Leasure becomes chief judge of courts

She is first woman to hold the two administrative posts

January 04, 2002|By Lisa Goldberg | Lisa Goldberg,SUN STAFF

Howard County Circuit Judge Diane O. Leasure will take over the administration of both the Fifth Judicial Circuit and Howard's Circuit Court effective today, making her the first woman to hold either post.

Leasure became the county's first female Circuit Court judge when she was appointed in 1995 and is best known for presiding over the Linda R. Tripp wiretapping case.

She replaces Anne Arundel Judge Clayton Greene Jr. as Fifth Circuit administrator and longtime Howard Judge Raymond J. Kane Jr. as Howard administrator.

Greene was recently named to the Court of Special Appeals.

Kane, who has overseen the Howard court since 1991, agreed to step down effective today in accord with Court of Appeals Chief Judge Robert M. Bell's decision to name just one supervisory judge for each courthouse.

The Fifth Circuit includes Howard, Anne Arundel and Carroll counties.

Kane, a Circuit Court judge since 1982, said yesterday that he had considered giving up his administrative duties for awhile. Leasure's impending appointment provided an "appropriate time" to step back and enjoy just being a judge, he said.

Kane, 63, said Leasure, who graduated from law school the same year he was appointed to the Howard Circuit bench, has his "wholehearted support," and stressed that he has no immediate plans to retire.

"I enjoy what I'm doing," he said. "With no administrative responsibilities, I can focus on being a trial judge."

Leasure, 49, was one of two women appointed to the Howard bench in 1995 amid controversy over the appointment process.

After a bitterly contested election, Leasure retained her seat in 1996. The other woman, Donna Hill Staton -- the court's first black judge -- was defeated by Judge Lenore R. Gelfman.

Leasure, who spent 13 years in private practice before her appointment to the bench, has gained a reputation over the past six years as being fair, compassionate and open-minded.

"She is known for being hard-working ... very intelligent and a very tactful person," said Howard Deputy State's Attorney I. Matthew Campbell.

In 1999, Leasure was asked to preside over the state's prosecution of Tripp, who was charged with violating the state's wire-tapping law when she tape recorded her conversations with White House intern Monica Lewinsky.

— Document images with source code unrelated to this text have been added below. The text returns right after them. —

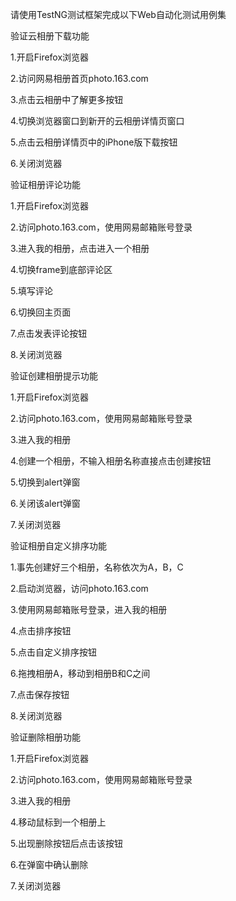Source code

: 请使用TestNG测试框架完成以下Web自动化测试用例集

验证云相册下载功能

1.开启Firefox浏览器

2.访问网易相册首页photo.163.com

3.点击云相册中了解更多按钮

4.切换浏览器窗口到新开的云相册详情页窗口

5.点击云相册详情页中的iPhone版下载按钮

6.关闭浏览器

验证相册评论功能

1.开启Firefox浏览器

2.访问photo.163.com，使用网易邮箱账号登录

3.进入我的相册，点击进入一个相册

4.切换frame到底部评论区

5.填写评论

6.切换回主页面

7.点击发表评论按钮

8.关闭浏览器

验证创建相册提示功能

1.开启Firefox浏览器

2.访问photo.163.com，使用网易邮箱账号登录

3.进入我的相册

4.创建一个相册，不输入相册名称直接点击创建按钮

5.切换到alert弹窗

6.关闭该alert弹窗

7.关闭浏览器

验证相册自定义排序功能

1.事先创建好三个相册，名称依次为A，B，C

2.启动浏览器，访问photo.163.com

3.使用网易邮箱账号登录，进入我的相册

4.点击排序按钮

5.点击自定义排序按钮

6.拖拽相册A，移动到相册B和C之间

7.点击保存按钮

8.关闭浏览器

验证删除相册功能

1.开启Firefox浏览器

2.访问photo.163.com，使用网易邮箱账号登录

3.进入我的相册

4.移动鼠标到一个相册上

5.出现删除按钮后点击该按钮

6.在弹窗中确认删除

7.关闭浏览器
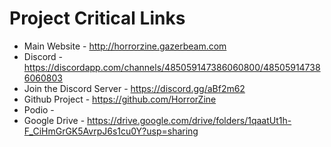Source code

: # Project Critical Links

* Main Website - http://horrorzine.gazerbeam.com
* Discord - https://discordapp.com/channels/485059147386060800/485059147386060803
* Join the Discord Server - https://discord.gg/aBf2m62
* Github Project - https://github.com/HorrorZine
* Podio -
* Google Drive - https://drive.google.com/drive/folders/1qaatUt1h-F_CiHmGrGK5AvrpJ6s1cu0Y?usp=sharing
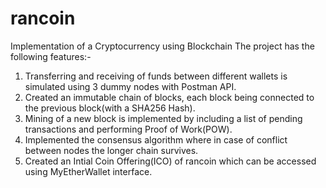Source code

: # rancoin
Implementation of a Cryptocurrency using Blockchain
The project has the following features:-
1. Transferring and receiving of funds between different wallets is simulated using 3 dummy nodes with Postman API.
2. Created an immutable chain of blocks, each block being connected to the previous block(with a SHA256 Hash).
3. Mining of a new block is implemented by including a list of pending transactions and performing Proof of Work(POW).
4. Implemented the consensus algorithm where in case of conflict between nodes the longer chain survives.
5. Created an Intial Coin Offering(ICO) of rancoin which can be accessed using MyEtherWallet interface.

Leasure's key ruling -- that Lewinsky's testimony in the case must be limited because of Tripp's federal immunity -- led prosecutors to drop the charges in May 2000.

Yesterday, Leasure, who is involved with numerous law-related committees and organizations in Howard County and the state, called her appointment to the administrative posts an honor and a "new challenge."

"It's really overwhelming, but I'm very excited," she said.

Kane and Greene have been excellent administrators, she added. "I have enormously large shoes to fill."